_Reading text_
Despite continuous efforts since the Glassco commission of the 1960s to apply business methods to government, something of the public service ethos is still around Ottawa. The usual view is that governments employ lazy people to waste money, while business executives work hard to make money. In fact it is the well-disciplined public sector which practices frugality, while the excesses are in the corporate world.
When I joined the Department of Finance in July 1966, the deputy minister earned $29,500, which was less than six times what the lowest paid professional (that would be me) received. His Volkswagen was parked next to the front door of the Confederation Building on Wellington St., next to Parliament Hill. Finance shared offices with Treasury Board, along with common administrative services. The deputy, as we called him, went to his home on Clemow St. for dinner, and came back to the office in the evening.
Staff vacation time that first summer allowed new recruits to take on some of the activities normally handled by others. My office mate had been instructed to prepare a letter for the deputy minister's signature, a routine authorization sent to the International Monetary Fund.

_Data extract_
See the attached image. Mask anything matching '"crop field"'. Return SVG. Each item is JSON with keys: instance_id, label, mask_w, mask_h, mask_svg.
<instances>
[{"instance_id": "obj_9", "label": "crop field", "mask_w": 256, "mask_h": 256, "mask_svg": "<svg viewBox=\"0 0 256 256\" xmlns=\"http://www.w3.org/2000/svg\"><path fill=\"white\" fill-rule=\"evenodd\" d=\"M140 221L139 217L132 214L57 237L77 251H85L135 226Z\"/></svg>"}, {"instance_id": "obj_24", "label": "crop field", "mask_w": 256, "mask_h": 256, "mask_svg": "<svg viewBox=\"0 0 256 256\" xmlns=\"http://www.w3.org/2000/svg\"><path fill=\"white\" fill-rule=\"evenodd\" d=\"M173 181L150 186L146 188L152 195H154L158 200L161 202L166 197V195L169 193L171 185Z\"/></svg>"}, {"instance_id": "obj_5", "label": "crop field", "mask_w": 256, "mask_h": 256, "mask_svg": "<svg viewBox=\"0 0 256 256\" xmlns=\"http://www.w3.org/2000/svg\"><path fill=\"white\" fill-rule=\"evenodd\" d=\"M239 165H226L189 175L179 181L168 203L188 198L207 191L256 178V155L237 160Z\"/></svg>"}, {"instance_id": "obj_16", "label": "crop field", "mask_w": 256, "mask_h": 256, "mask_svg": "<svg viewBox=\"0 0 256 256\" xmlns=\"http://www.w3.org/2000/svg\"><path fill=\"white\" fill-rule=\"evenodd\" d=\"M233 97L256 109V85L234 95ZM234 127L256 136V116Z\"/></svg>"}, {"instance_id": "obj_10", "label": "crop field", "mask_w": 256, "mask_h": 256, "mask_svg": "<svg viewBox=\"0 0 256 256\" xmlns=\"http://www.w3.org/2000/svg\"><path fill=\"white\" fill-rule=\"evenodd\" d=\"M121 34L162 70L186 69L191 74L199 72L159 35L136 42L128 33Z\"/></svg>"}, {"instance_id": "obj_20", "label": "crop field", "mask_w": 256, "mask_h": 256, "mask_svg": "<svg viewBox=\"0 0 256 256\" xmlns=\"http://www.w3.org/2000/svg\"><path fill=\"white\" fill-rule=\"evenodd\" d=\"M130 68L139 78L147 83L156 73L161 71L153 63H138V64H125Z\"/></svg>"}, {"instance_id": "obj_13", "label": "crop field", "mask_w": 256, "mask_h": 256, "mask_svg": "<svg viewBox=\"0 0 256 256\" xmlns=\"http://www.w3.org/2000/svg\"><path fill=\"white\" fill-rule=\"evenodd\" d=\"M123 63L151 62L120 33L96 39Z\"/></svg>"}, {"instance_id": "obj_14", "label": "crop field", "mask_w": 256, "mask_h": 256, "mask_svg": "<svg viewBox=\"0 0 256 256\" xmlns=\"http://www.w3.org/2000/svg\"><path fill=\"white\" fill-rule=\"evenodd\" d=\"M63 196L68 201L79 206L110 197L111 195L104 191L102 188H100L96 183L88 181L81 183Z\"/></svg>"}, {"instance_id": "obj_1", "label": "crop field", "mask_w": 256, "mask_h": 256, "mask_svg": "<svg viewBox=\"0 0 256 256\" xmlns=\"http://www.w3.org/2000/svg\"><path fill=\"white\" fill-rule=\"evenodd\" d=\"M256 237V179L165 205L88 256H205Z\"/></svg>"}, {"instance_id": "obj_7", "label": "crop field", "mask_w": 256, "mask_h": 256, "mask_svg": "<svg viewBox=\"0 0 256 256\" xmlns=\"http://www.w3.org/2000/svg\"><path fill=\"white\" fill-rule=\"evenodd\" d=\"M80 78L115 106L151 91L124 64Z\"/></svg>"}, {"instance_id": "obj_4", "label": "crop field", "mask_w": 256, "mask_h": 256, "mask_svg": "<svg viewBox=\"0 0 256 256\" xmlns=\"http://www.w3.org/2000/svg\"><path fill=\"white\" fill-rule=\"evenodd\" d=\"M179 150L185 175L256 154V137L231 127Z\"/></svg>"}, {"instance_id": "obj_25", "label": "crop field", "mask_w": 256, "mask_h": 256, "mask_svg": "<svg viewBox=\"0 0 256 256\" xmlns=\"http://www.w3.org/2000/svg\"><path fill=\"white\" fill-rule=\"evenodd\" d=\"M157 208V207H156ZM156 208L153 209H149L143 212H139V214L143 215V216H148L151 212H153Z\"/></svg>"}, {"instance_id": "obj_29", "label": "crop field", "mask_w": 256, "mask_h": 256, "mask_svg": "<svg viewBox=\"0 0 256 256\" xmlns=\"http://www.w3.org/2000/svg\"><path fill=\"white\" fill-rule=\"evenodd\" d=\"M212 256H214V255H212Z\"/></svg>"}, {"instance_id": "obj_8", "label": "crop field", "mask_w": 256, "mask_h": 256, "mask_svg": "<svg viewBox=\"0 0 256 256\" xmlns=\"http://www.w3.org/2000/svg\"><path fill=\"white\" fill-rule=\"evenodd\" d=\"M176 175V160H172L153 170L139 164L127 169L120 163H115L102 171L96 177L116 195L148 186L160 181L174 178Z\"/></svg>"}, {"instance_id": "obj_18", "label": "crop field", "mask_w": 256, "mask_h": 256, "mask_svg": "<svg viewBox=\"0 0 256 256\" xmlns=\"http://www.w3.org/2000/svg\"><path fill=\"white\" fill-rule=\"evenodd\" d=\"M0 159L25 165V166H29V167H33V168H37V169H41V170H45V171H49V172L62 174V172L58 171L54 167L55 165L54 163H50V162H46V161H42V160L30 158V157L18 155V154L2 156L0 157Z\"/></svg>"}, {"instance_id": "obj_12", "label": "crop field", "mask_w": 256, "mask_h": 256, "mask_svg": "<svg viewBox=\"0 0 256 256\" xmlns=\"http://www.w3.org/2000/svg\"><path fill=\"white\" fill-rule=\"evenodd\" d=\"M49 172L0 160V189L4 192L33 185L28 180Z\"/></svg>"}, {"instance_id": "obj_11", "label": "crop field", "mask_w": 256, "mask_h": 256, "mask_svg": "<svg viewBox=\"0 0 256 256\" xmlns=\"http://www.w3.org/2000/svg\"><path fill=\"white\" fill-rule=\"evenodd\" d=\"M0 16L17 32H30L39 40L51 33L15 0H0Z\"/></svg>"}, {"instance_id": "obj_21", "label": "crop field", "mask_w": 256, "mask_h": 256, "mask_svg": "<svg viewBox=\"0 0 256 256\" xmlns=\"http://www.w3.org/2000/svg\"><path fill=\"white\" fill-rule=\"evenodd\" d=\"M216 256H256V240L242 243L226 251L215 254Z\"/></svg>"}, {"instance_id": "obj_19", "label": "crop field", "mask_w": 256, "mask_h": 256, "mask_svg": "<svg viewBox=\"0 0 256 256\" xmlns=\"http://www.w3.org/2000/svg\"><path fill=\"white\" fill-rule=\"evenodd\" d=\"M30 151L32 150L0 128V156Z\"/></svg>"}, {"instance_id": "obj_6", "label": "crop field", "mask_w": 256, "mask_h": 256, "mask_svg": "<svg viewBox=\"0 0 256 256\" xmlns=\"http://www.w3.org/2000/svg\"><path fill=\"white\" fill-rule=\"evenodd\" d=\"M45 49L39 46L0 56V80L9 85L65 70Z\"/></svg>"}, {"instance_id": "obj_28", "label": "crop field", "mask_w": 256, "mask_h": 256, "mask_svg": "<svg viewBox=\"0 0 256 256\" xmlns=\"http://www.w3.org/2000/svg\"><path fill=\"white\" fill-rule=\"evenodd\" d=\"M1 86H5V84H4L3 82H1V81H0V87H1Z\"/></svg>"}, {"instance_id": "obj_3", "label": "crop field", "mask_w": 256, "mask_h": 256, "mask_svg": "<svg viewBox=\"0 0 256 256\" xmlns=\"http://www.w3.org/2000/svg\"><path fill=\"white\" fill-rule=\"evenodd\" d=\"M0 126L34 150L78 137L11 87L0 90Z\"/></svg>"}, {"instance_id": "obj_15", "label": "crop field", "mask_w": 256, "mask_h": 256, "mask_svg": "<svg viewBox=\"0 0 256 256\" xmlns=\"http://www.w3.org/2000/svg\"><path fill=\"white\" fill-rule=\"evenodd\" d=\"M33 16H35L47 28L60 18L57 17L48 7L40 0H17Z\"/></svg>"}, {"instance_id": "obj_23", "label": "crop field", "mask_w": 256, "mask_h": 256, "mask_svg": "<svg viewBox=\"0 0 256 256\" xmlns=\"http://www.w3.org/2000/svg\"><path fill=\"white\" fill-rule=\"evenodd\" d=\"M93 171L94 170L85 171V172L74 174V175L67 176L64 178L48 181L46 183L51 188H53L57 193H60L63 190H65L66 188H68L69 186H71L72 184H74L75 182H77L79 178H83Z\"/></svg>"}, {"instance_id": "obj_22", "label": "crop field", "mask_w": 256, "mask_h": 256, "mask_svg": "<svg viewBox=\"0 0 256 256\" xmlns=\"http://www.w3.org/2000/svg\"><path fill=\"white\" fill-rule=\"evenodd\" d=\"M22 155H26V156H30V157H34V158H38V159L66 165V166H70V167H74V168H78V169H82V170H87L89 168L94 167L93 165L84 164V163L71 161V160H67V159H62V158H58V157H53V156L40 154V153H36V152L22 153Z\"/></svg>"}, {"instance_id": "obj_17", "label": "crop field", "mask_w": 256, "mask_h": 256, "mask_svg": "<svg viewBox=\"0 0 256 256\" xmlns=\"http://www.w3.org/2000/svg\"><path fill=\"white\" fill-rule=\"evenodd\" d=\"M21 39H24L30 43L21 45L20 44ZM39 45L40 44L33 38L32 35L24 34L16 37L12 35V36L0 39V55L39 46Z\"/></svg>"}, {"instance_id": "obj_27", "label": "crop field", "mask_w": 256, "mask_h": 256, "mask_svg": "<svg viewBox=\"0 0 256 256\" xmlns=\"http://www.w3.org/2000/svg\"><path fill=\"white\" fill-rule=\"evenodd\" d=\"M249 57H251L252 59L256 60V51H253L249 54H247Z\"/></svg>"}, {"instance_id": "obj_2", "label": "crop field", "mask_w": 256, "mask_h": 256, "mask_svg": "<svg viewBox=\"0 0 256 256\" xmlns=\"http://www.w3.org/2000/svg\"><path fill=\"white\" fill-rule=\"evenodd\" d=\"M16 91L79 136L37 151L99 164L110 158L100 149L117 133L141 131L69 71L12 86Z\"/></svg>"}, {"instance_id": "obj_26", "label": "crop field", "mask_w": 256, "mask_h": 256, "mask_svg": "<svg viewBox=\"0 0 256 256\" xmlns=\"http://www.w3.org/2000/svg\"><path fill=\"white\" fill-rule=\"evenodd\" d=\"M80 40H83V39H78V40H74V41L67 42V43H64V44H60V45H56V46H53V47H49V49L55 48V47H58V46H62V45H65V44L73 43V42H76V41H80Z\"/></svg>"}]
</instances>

_Short task_
Can you resume the account of starting work at the Department of Finance in Ottawa, beginning right after its last sentence? The material above comes from a different source than the text about Ottawa's public service.

_Exercise output_
The letter went up the line, and came back a few hours later. In red ink, a covering note signed by the deputy demanded to know what fool had decided the letter should go in an eight-and- a-half by 11-inch envelope, instead of a regular, letter sized envelope. "It is a waste of a good three-cent stamp" he wrote.
The deputy was Robert Bryce. He embodied Ottawa culture: devoted service, hard work, modest rewards. A former Secretary to the Treasury Board, he had been handed the job as Secretary to the Cabinet under John Diefenbaker. He had come back to Finance, where his career had begun, in the wake of the first Walter Gordon budget, which was surrounded in controversy.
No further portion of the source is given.